Risas, complicidad, la magia inesperada de la simpleza de Maradona
Al llegar a la desembocadura del río, Gabriel quiso irse. Sentía que debía dejarlos disfrutar en paz. Pero Diego no lo dejó: lo hizo sentar, le dio algo fresco para tomar, lo invitó a quedarse. Él insistió en irse. “Es tu momento con tu familia, Diego”, le dijo. Y recién entonces pudo volver al jeep, todavía temblando de la alegría absurda de lo vivido.
Nadie le creyó al principio. “Cuando llegué a la playa y les conté a mis viejos, se reían. Pensaban que era un invento mío.” Pero después, cuando la historia corrió por boca de otros, se supo que era real.

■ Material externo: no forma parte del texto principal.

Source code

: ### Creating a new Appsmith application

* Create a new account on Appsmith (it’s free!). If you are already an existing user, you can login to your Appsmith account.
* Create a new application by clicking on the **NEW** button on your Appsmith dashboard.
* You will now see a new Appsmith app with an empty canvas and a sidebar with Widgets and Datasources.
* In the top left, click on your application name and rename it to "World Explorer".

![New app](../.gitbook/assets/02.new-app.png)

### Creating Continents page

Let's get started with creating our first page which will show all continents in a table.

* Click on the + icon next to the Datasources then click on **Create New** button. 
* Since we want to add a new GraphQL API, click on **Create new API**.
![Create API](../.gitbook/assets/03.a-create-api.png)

Esa anécdota marcó a Gabriel como nada más. No el partido, no las gambetas a metros de distancia, no las ovaciones sobre la cancha improvisada. Lo que lo atravesó para siempre fue esa intimidad impensada: manejar un jeep viejo con la familia Maradona completa, bajar con ellos a la playa, compartir un rato sin fotos ni gritos ni fama.
Cinco años después, Gabriel recuerda a Maradona como una persona de corazón abierto
“Eso me acompañó toda la vida”, dice hoy, con la voz que se le quiebra un poco al recordarlo. Porque también hubo noches de boliche, charlas, un campeonato de pádel, bromas, súplicas de pibe fanático (“por favor, volvé, volvé”), momentos cotidianos que parecían intrascendentes y que con el tiempo se volvieron tesoros.
Cinco años después de su muerte, Gabriel no recuerda a un mito. Recuerda a un vecino. A un tipo con la mirada cansada pero el corazón abierto. A un hombre que necesitaba ser uno más. Y tal vez eso sea lo más humano que se pueda decir de Maradona: que incluso en su mayor fragilidad seguía regalando magia.
“Yo lo vi así”, dice Gabriel. “De cerca. De verdad”.
Y entonces la distancia entre el ídolo planetario y aquel pibe de 16 años se vuelve casi imperceptible. Porque a veces, los gigantes también dejan huellas pequeñas. Huellas que quedan ahí para siempre.